Heidi Montag in Pasadena (4/25)
+ Rachel Bilson going incognito at Whole Foods [Just Jared]
+ Boobies! (NSFW) [College Humor]
+ Uma Thurman has saggy boobs [Drunken Stepfather]
+ Bar Refaeli's Little Black Bikini [Egotastic!]
+ Megan Fox looking crazy hot while shopping [Popoholic]
+ Kimberly Walsh (Girls Aloud) upskirt [TaxiDriverMovie]
+ That one chick from Top Gun is a lesbian [Cele|bitchy]
+ Suelyn Medeiros is your afternoon pick-me-up [F-Listed]
+ Aubrey Miles is topless [Holy Taco]
+ OctoMom raided by child services [Bossip]
+ The American Idol mansion is haunted [Seriously? OMG! WTF?]
Jennifer Aniston on the set of The Baster in New York (4/27)

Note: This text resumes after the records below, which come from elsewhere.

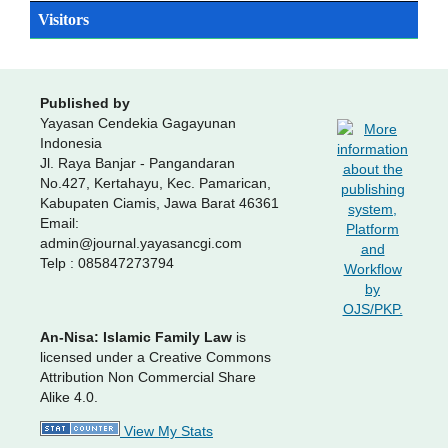
Visitors
Published by
Yayasan Cendekia Gagayunan
Indonesia
Jl. Raya Banjar - Pangandaran
No.427, Kertahayu, Kec. Pamarican,
Kabupaten Ciamis, Jawa Barat 46361
Email:
admin@journal.yayasancgi.com
Telp : 085847273794
An-Nisa: Islamic Family Law
is
licensed under a Creative Commons
Attribution Non Commercial Share
Alike 4.0.
View My Stats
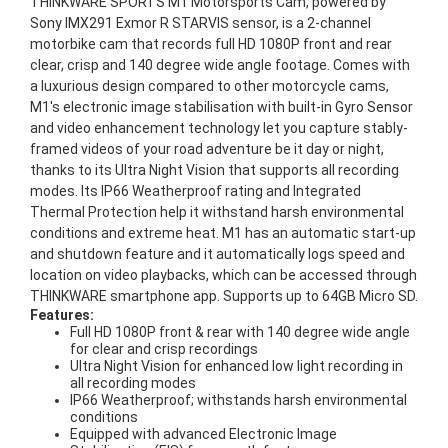
THINKWARE SPORTS M1 Motorsports Cam, powered by
Sony IMX291 Exmor R STARVIS sensor, is a 2-channel
motorbike cam that records full HD 1080P front and rear
clear, crisp and 140 degree wide angle footage. Comes with
a luxurious design compared to other motorcycle cams,
M1's electronic image stabilisation with built-in Gyro Sensor
and video enhancement technology let you capture stably-
framed videos of your road adventure be it day or night,
thanks to its Ultra Night Vision that supports all recording
modes. Its IP66 Weatherproof rating and Integrated
Thermal Protection help it withstand harsh environmental
conditions and extreme heat. M1 has an automatic start-up
and shutdown feature and it automatically logs speed and
location on video playbacks, which can be accessed through
THINKWARE smartphone app. Supports up to 64GB Micro SD.
Features:
Full HD 1080P front & rear with 140 degree wide angle
for clear and crisp recordings
Ultra Night Vision for enhanced low light recording in
all recording modes
IP66 Weatherproof; withstands harsh environmental
conditions
Equipped with advanced Electronic Image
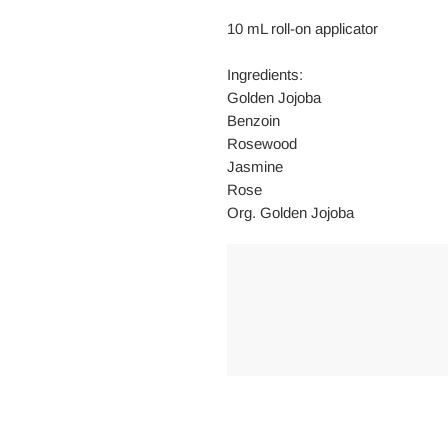
10 mL roll-on applicator
Ingredients:
Golden Jojoba
Benzoin
Rosewood
Jasmine
Rose
Org. Golden Jojoba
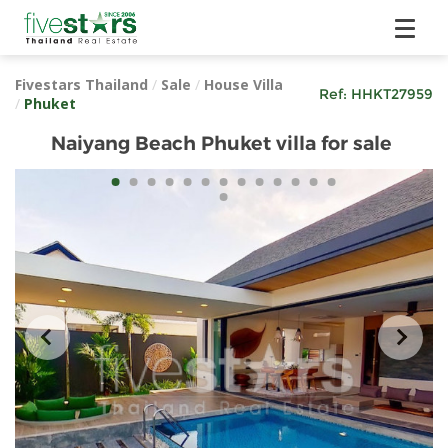
Fivestars Thailand
/
Sale
/
House Villa
Ref:
HHKT27959
/
Phuket
Naiyang Beach Phuket villa for sale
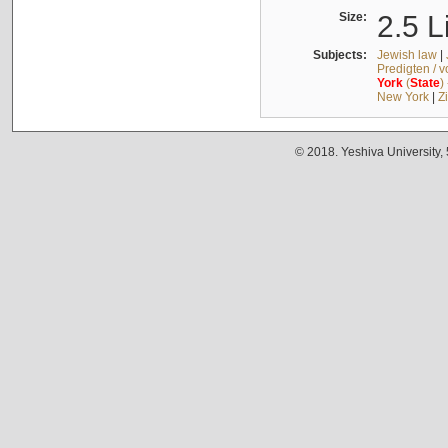
Size:
2.5 L
Subjects:
Jewish law
|
Predigten / 
York
(
State
)
New York
|
Z
© 2018. Yeshiva University,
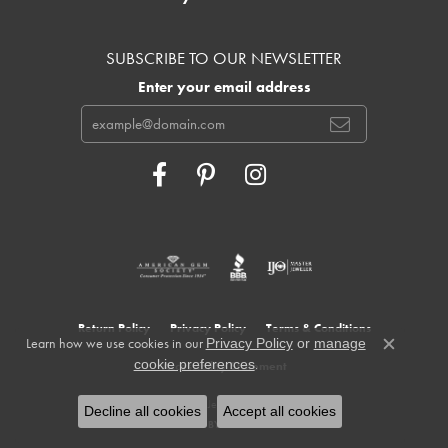
SUBSCRIBE TO OUR NEWSLETTER
Enter your email address
Return Policy
Privacy Policy
Terms & Conditions
Learn how we use cookies in our
Privacy Policy
or
manage
Close c
.
cookie preferences
Accessibility Statement
© 2026 Cowardin's Jewelers. All Rights Reserved.
Decline all cookies
Accept all cookies
POWERED BY:
PUNCHMARK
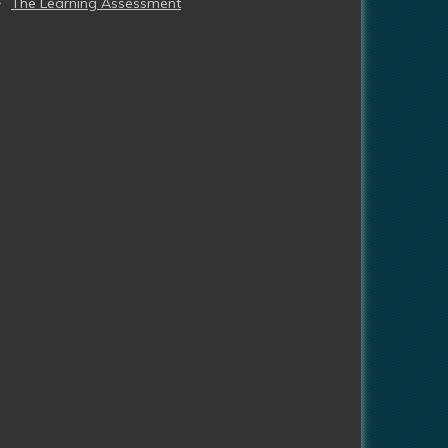
The Learning Assessment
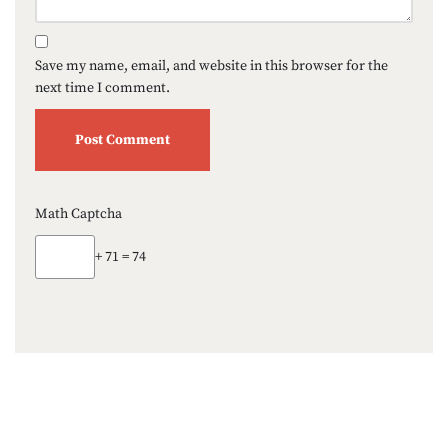
Save my name, email, and website in this browser for the
next time I comment.
Math Captcha
+ 71 = 74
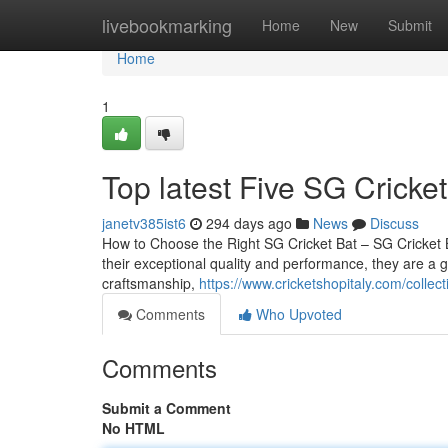
Home
livebookmarking
Home
New
Submit
Home
1
Top latest Five SG Cricke
janetv385ist6
294 days ago
News
Discuss
How to Choose the Right SG Cricket Bat – SG Cricket B
their exceptional quality and performance, they are a go
craftsmanship,
https://www.cricketshopitaly.com/collect
Comments
Who Upvoted
Comments
Submit a Comment
No HTML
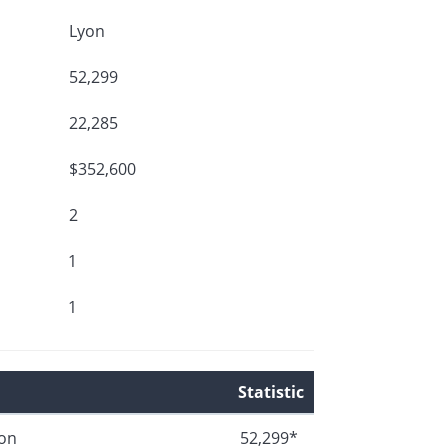
Lyon
52,299
22,285
$352,600
2
1
1
Statistic
ion
52,299*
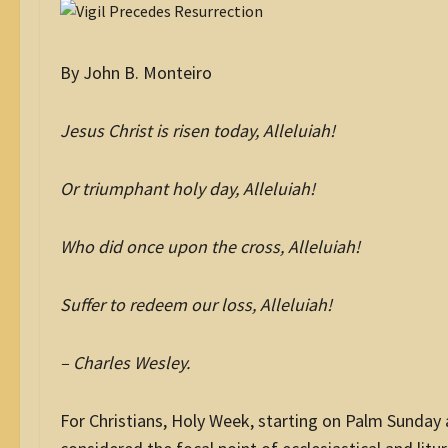
By John B. Monteiro
Jesus Christ is risen today, Alleluiah!
Or triumphant holy day, Alleluiah!
Who did once upon the cross, Alleluiah!
Suffer to redeem our loss, Alleluiah!
– Charles Wesley.
For Christians, Holy Week, starting on Palm Sunday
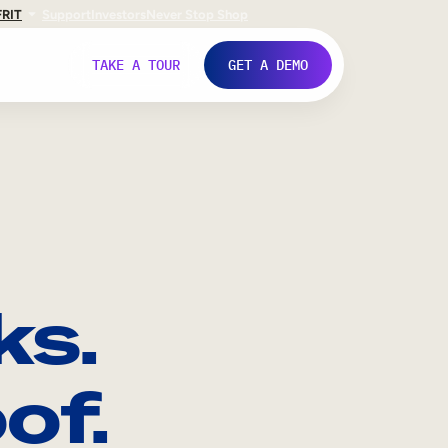
FR
IT
Support
Investors
Never Stop Shop
TAKE A TOUR
GET A DEMO
ks.
of.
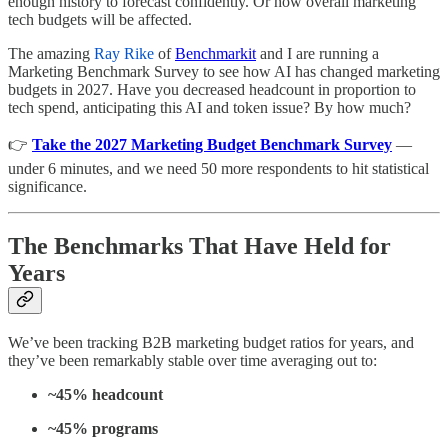
enough history to forecast confidently. Or how overall marketing
tech budgets will be affected.
The amazing
Ray Rike
of
Benchmarkit
and I are running a
Marketing Benchmark Survey to see how AI has changed marketing
budgets in 2027. Have you decreased headcount in proportion to
tech spend, anticipating this AI and token issue? By how much?
👉
Take the 2027 Marketing Budget Benchmark Survey
—
under 6 minutes, and we need 50 more respondents to hit statistical
significance.
The Benchmarks That Have Held for
Years
We’ve been tracking B2B marketing budget ratios for years, and
they’ve been remarkably stable over time averaging out to:
~45% headcount
~45% programs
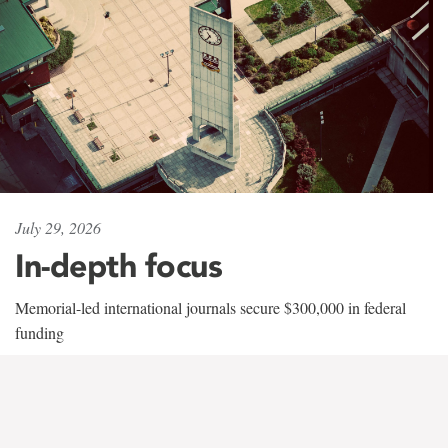
July 29, 2026
In-depth focus
Memorial-led international journals secure $300,000 in federal
funding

Ahhh, the life of a movie star. There's a dude on the set of The Baster (currently filming in New York) whose sole job is to follow Jennifer Aniston around and hold an umbrella over her head to block out the sun. From a set insider at BettyConfidential.com:
"Jen likes to have certain hair and makeup for all of her movies, especially the romantic comedies and she looks stunning in The Baster. She is unbelievably tan and her hair always looks perfect. She has an umbrella handler with her at all times due to the heat wave in New York. Her spray tan would literally slide off her face in the heat if she wasn't protected..."Just once I'd like to read about a current actor that isn't a god damn primadonna. See, this is why I prefer classic film and television to the crap they're putting out nowadays. It was just different back then. You think Mark-Paul Gosselaar or Dustin Diamond or Lark Voorhies would have pulled this shit? Fuck no. They cared too much about their craft.
Kim Kardashian's ass looks bigger
Is it just me or does Kim Kardashian's ass look even bigger? That's Kim at Pepsi's "Throwback Launch Party" last night. My god. How is that even possible? I fear we may never know. I think just to be safe, Kim needs to be put down so we can preserve her ass in formaldehyde for future scientific study. Two of those tranquilizer darts normally used on elephants should do the trick. We'll shoot her from a helicopter -- African game warden style -- so she doesn't suspect anything. Who's with me?
Lindsay Lohan in Maui (4/29)
Looks like we can add "surfing" to the list of things Lindsay Lohan is bad at. For the record, the current list:
- Staying sober
- Waking up before noon
- Not sucking cock in nightclub bathrooms
- Grand Theft Auto IV
- Finding her panties in the morning (check under his bed Lindsay)
Heidi Montag and Spencer Pratt at LAX (4/29)
Aw god dammit. Heidi and Spencer didn't catch swine flu when they were in Mexico. They landed at LAX yesterday. You know how much money I threw into the wishing well I have behind my house hoping that Heidi and Spencer would come back to L.A. in bodybags? Like 40 bucks! I want a refund.
NOTE: Of course they did this. Holy crap I hate them.